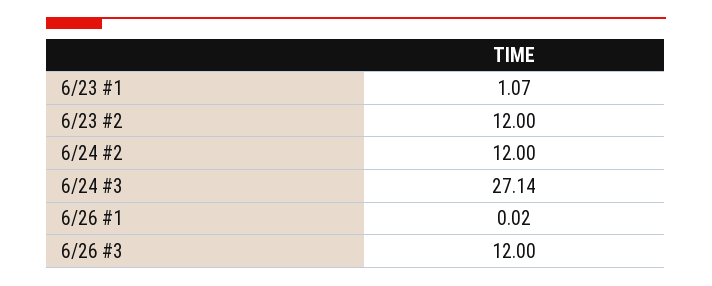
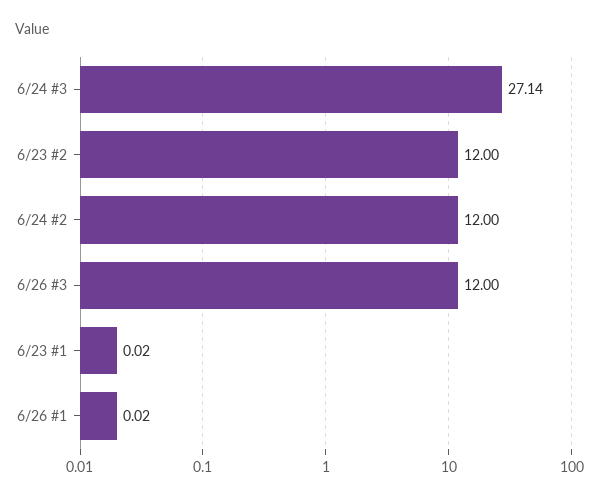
  {
-   "6/23 #1": 1.07,
+   "6/23 #1": 0.02,
    "6/23 #2": 12,
    "6/24 #2": 12,
    "6/24 #3": 27.14,
    "6/26 #1": 0.02,
    "6/26 #3": 12
  }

## THE TASK
Could you output the lines above exactly, with no pictures included?

## FINAL ANSWER
  {
-   "6/23 #1": 1.07,
+   "6/23 #1": 0.02,
    "6/23 #2": 12,
    "6/24 #2": 12,
    "6/24 #3": 27.14,
    "6/26 #1": 0.02,
    "6/26 #3": 12
  }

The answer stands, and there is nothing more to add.